This is not to say that last season was without its memorable moments and high notes (think second win in the Frozen Apple, historic defeat of Denver, and two emotional Harvard games). None can erase what lies ahead of this coming season. The Cornell hockey program will be on a path of proving next season. All the questions with few exceptions encircle addressing the Red's offensive woes throughout the entirety of last season. In a multipart series, this contributor of Where Angels Fears to Tread will address the ways in which the coming team will redress this fever-inducing problem.

The Freshmen

It would seem monumentally unfair if the one constituency of the 2015-16 team that bore no blame for the dissatisfaction in how last season resolved was expected to find the means of lifting this coming season. Stated clearly, the incoming freshmen are expected to contribute in large ways in the coming season. The class is wildly talented with Angello, Lalor, McCrae, Nuttle, Otterman, Shore, Smith, Starrett, and Vanderlaan.

Records
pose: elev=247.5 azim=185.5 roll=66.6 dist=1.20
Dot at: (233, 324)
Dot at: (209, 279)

==

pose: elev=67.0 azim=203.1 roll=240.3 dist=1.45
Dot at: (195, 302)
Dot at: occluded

Requirement 1
In the Cornell hockey piece, which opponent did the Red defeat in a historic win last season?
Requirement 2
Extract everything in the Cornell hockey piece from "This is not" down to "this fever-inducing problem.".
Requirement 3
Continue the Cornell hockey piece from its last sentence.

Exercise answer 1
Denver

Exercise answer 2
This is not to say that last season was without its memorable moments and high notes (think second win in the Frozen Apple, historic defeat of Denver, and two emotional Harvard games). None can erase what lies ahead of this coming season. The Cornell hockey program will be on a path of proving next season. All the questions with few exceptions encircle addressing the Red's offensive woes throughout the entirety of last season. In a multipart series, this contributor of Where Angels Fears to Tread will address the ways in which the coming team will redress this fever-inducing problem.

Exercise answer 3
Anticipating redemption exclusively among their ranks may be too much. Upperclassmen will decide if this 99th season of Cornell hockey gets off the ground. It is the freshmen who may decide if it can soar. Therefore, the steepest curve on which to prognosticate about the freshman class would be requiring the new wearers of the carnelian and white to recoup the losses of offensive production that departed with the graduation of the generally productive Class of 2015.

So, reader, let's see how these freshmen should fare. The Class of 2015 contributed 31.6% of Red offense last season. The six members of last season's senior class generated 2.85 points per game and 0.82 goals per game in the aggregate. Can nine newcomers erase those losses and go beyond to add flourishes to a much-needed statement season?

It would be a folly to assume that a player's production in prep or junior hockey correlates exactly to offensive production in that player's freshman-year production. Adjustments are required. The emergence of fairly sizable databases of junior hockey statistics over the last two decades allows a model to be built and projections to be made.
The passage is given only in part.